As we were sipping the vodka and coke back at my mates place, (I was rationalizing in my head that my ban of fizzy pop could start tomorrow for the sake of a nice reunion with an old friend) I was quickly coming to realize today… NOT a good day. I stopped drinking. Now you’ll have to trust me that I had not consumed a large amount at this point and was by no means what my friends and I would call “wasted”. In fact, I wasn’t even feeling tipsy (even though telling you this means admitting that I sang along to Cher loudly and very badly even when I was sober) but still I was too late to stop the panic that followed.
As panic attacks go, I consider this one to be mild. My assessment of this is not based on how I was actually feeling but more on what others around me were able to see. I didn’t hyperventilate, I didn’t pass out, I never cried – I just got… quiet. The thin sheet of eerie calm though barely covers the chaos going on in my head. At any moment the panic could punch through and I’d be a shaking mess probably doing more than one of the things mentioned above. If you look really closely you could probably see my hands shaking – that’s if I haven’t shoved then in my pockets in an attempt to conceal the crisis. I’ve said before I HATE admitting I need help, so I sit almost silent trying to control the shaking, get hold of my breathing and loosen the vice that seems to have clamped itself tight around my chest, willing the racing heartbeat that’s tapping out a rhythm on the inside of my skull to just SHUT UP a minute so I can think. I can’t tell you what I’m scared of. I don’t know what frightens me. There must be a trigger of some sort, I would think and sometimes I can identify it and tell you.
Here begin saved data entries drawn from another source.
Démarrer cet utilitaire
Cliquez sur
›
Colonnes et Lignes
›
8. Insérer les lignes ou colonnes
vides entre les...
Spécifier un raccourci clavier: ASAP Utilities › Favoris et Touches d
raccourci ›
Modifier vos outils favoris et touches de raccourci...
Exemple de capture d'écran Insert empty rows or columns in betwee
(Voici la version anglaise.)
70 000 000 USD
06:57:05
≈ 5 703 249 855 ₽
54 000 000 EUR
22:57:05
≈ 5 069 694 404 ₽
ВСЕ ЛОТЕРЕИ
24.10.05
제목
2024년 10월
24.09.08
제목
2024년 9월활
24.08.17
Others like today I have no frikkin’ clue. I just know that I can’t move for fear.. Why is it that when I have a panic attack I want to grab hold of someone I trust and press myself right into them till I actually disappear? Why is it there are so few people on my list of possible victims? (If you find yourself on this list please take it as a compliment. It just means I trust you with my life and somehow you make me feel safe from whatever it is that has wormed its way into my head and scared the living daylight out of me. Also note that while I really really want to grab hold of you this way you probably have more chance of winning the lottery than me actually acting on my wish) and why oh why are all of these chosen few MALE ?! When I have just as many female friends I trust just as much – in some cases more (answers on a postcard please 😛 ).
I had to call for help to get home. I needed back up. The rational part of my brain needed reinforcement before it could face the 10 minute walk to the train station, let alone the 40 minute train trip that seemed to stretch out in front of me further than the eye could see.
To the person that answered that call: Thank you for saving my ass once again… you help more than you know.
For the person I left behind: even though he offered me his bed and asked me to stay, I’m sorry I had to go for my own mental health. I don’t want to give into this anymore. I’ll be back soon. I promise.
To the ones of you that know panic understand what I’m talking about I’m talking about. Find people to call, keep fighting don’t give up try to remember the sun always comes back after the rain.
And for those of you who think it can’t be THAT bad, pull yourself together, what a lot of fuss over nothing or that somehow I am a weak person… all I can say is I truly hope you never come to understand.
Today ended up a bad day. I’ve moved into damage limitation mode. I will not give in. I’m going out tomorrow and it WILL be better.
K.S.: I got home and someone was there to open the front door.